--- TASKS FOR THIS EXERCISE ---
A - Rewrite the museum notes from "Drew from the" to "on the Hittites.", putting "viewing screen" wherever "light box" appears.
B - Translate this sentence from the museum notes into French: "As you move through the space the lighting flickers on."
C - Extend the museum notes beyond their final sentence.
=== SUPPLIED PASSAGE ===
Drew from the skulls without producing anything of note. Lots of ideas though: how to create something similar to bone i.e. full of holes, what would I put into the cranal cavity if I were to remodel the skull in tissue nest for my own purposes? Will make a few models and upload.

Created a small intervention in the dental area of the main store room using an x-ray light box from the collection and a drawing of mine. This was something I tried to put together in August but I didn’t have the right light box. The drips are egg white. Will leave this where it is until my next visit – see if there is any response…

Met with Leonie Sedman. Leonie curates the ‘Heritage Collections’ at the VG&M i.e. all but the Fine & Decorative Arts objects. Fresh from having installed a new display on the Hittites.

Quick tour: a number of linked rooms, underground. As you move through the space the lighting flickers on. The temperature is controlled throughout. So much to take in but I was immediately drawn to the wet and dry zoological collections, the anatomical collection. This includes very large-scale anatomical drawings and the original sink from the University’s old dissection room.
=== SOURCE DATA ===
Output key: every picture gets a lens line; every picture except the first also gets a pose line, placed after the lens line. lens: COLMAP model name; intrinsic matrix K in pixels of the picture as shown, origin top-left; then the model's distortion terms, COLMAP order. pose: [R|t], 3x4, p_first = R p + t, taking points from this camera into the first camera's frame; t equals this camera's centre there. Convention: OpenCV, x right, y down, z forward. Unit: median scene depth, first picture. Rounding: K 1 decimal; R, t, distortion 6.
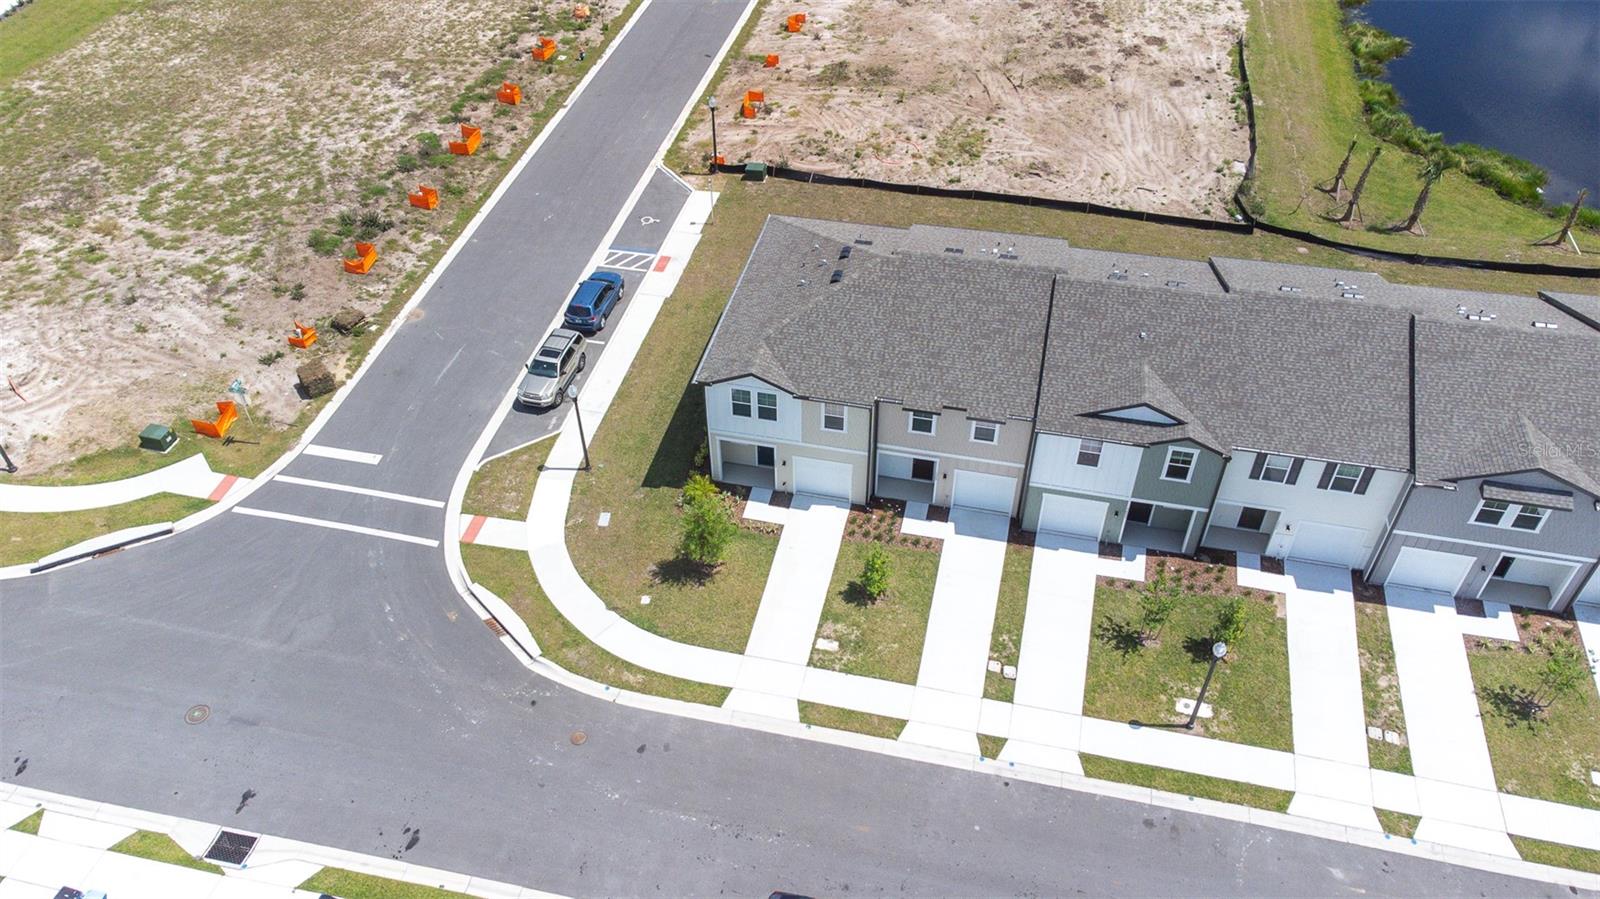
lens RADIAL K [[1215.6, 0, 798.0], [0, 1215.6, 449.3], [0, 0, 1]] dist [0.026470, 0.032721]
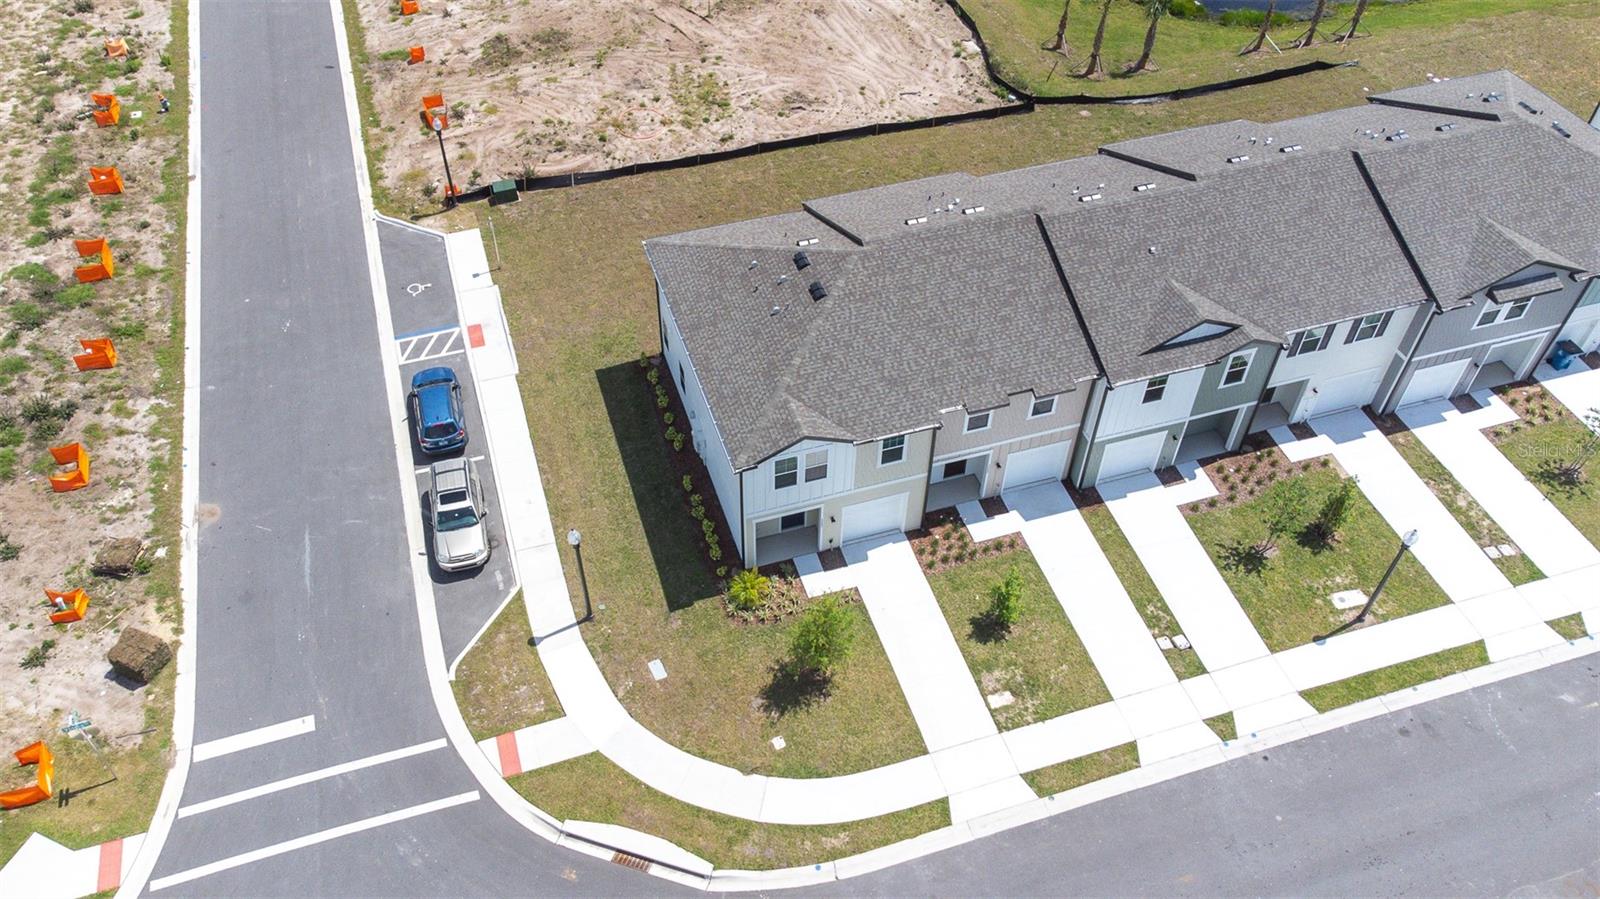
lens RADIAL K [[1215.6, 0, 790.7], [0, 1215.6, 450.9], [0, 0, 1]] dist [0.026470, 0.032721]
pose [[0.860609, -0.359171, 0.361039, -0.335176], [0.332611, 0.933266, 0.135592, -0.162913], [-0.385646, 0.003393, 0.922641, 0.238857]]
===
--- RESPONSES ---
A -
Drew from the skulls without producing anything of note. Lots of ideas though: how to create something similar to bone i.e. full of holes, what would I put into the cranal cavity if I were to remodel the skull in tissue nest for my own purposes? Will make a few models and upload.

Created a small intervention in the dental area of the main store room using an x-ray viewing screen from the collection and a drawing of mine. This was something I tried to put together in August but I didn’t have the right viewing screen. The drips are egg white. Will leave this where it is until my next visit – see if there is any response…

Met with Leonie Sedman. Leonie curates the ‘Heritage Collections’ at the VG&M i.e. all but the Fine & Decorative Arts objects. Fresh from having installed a new display on the Hittites.

B - À mesure que l'on avance dans l'espace, l'éclairage s'allume en vacillant.

C -
Items stored in transparent glass, white plastic boxes, bubblewrap and tissue paper. In one box a wax model of a brain, within a human skull, within a nest of tissue paper really caught my imagination. Something to do with the juxtaposition of plastic, tissue, bone and wax, all similarly lacking in colour. Got me thinking about materials and combinations of organic / non-organic, or substances with shared qualities and jarring differences.

The zoological rooms were also lacking in colour although near the sink (formaldehyde on side) I noticed a long list of minerals / chemicals titled ‘For Use as Stains’. Possible parallels with use of chemicals in printmaking?